Неплохо, по мнению Шрейдера, была Ягодой поставлена работа с беспризорниками и малолетними преступниками, начавшаяся еще при Дзержинском… Однако по натуре Генрих Григорьевич был невероятно высокомерен и тщеславен.
20 декабря 1927 года, когда отмечалось десятилетие органов ВЧК – ОГПУ, в лучших ресторанах Москвы, а ими считались «Националь», «Гранд-отель», «Савой», гуляли различные подразделения госбезопасности. Ягода объехал рестораны и всех подчиненных поздравил.
Накануне праздника, 5 ноября, Сталин объяснил, зачем нужна Лубянка:
– ГПУ или ЧК есть карательный орган Советской власти… Внутренние враги не являются у нас изолированными одиночками. Они связаны тысячами нитей с капиталистами всех стран, поддерживающими их всеми силами, всеми средствами. Мы – страна, окруженная капиталистическими государствами. Внутренние враги нашей революции являются агентурой капиталистов всех стран.
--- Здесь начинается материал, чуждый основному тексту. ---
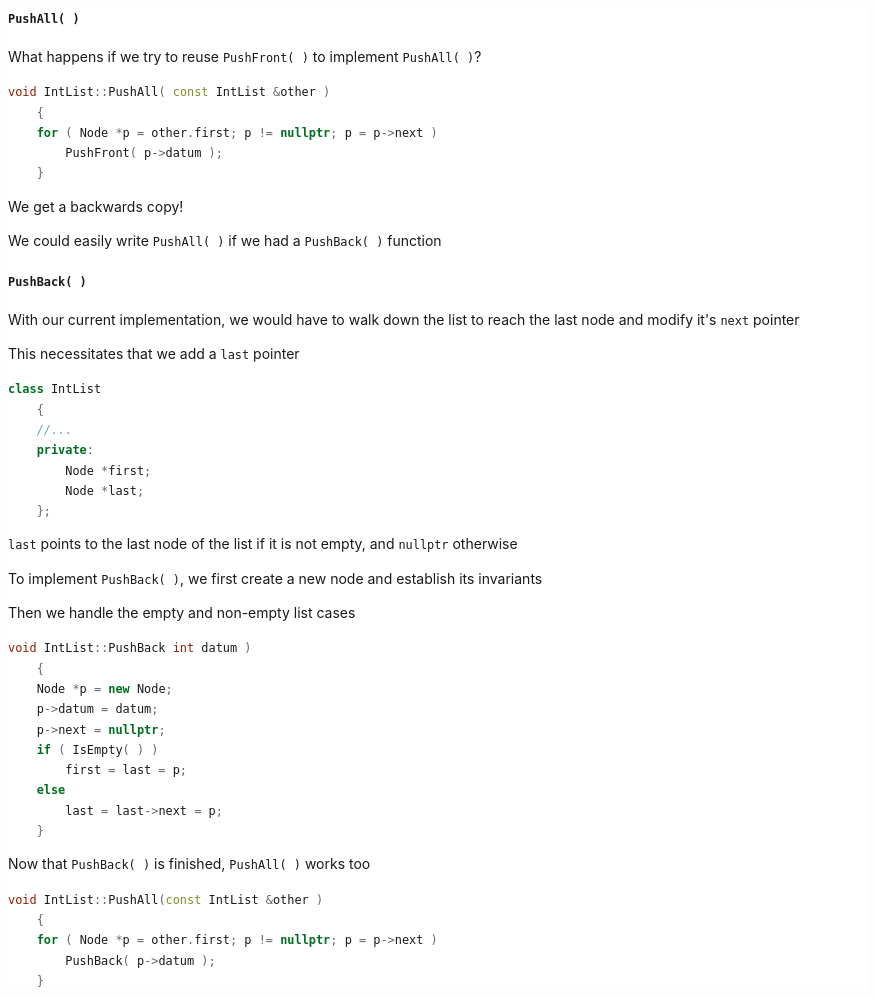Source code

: #### `PushAll( )`

What happens if we try to reuse `PushFront( )` to implement `PushAll( )`?

``` cpp
void IntList::PushAll( const IntList &other )
	{
	for ( Node *p = other.first; p != nullptr; p = p->next )
		PushFront( p->datum );
	}
```

We get a backwards copy!

We could easily write `PushAll( )` if we had a `PushBack( )` function

#### `PushBack( )`

With our current implementation, we would have to walk down the list to reach the last node and modify it's `next` pointer

This necessitates that we add a `last` pointer

``` cpp
class IntList
	{
	//...
	private:
		Node *first;
		Node *last;
	};
```

`last` points to the last node of the list if it is not empty, and `nullptr` otherwise

To implement `PushBack( )`, we first create a new node and establish its invariants

Then we handle the empty and non-empty list cases

``` cpp
void IntList::PushBack int datum )
	{
	Node *p = new Node;
	p->datum = datum;
	p->next = nullptr;
	if ( IsEmpty( ) )
		first = last = p;
	else
		last = last->next = p;
	}
```

Now that `PushBack( )` is finished, `PushAll( )` works too

``` cpp
void IntList::PushAll(const IntList &other )
	{
	for ( Node *p = other.first; p != nullptr; p = p->next )
		PushBack( p->datum );
	}
```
Практиковались совещания работников ОГПУ в Кремле под руководством Сталина, который тем самым подчеркивал личную роль в руководстве органами. Всему командному составу внушалось, что госбезопасностью лично руководит Сталин. Постепенно сотрудники органов привыкли пренебрежительно относиться к местным партийным и советским руководителям, считать себя выше их.
Со временем Ягода совершенно распоясался, вспоминал Шрейдер, вел себя грубо и развязно, нецензурно выражался на больших совещаниях, не терпел возражений, зато обожал подхалимов и любимчиков. Ягода устраивал у себя на квартире обеды и ужины со своими подхалимами, упивался славой.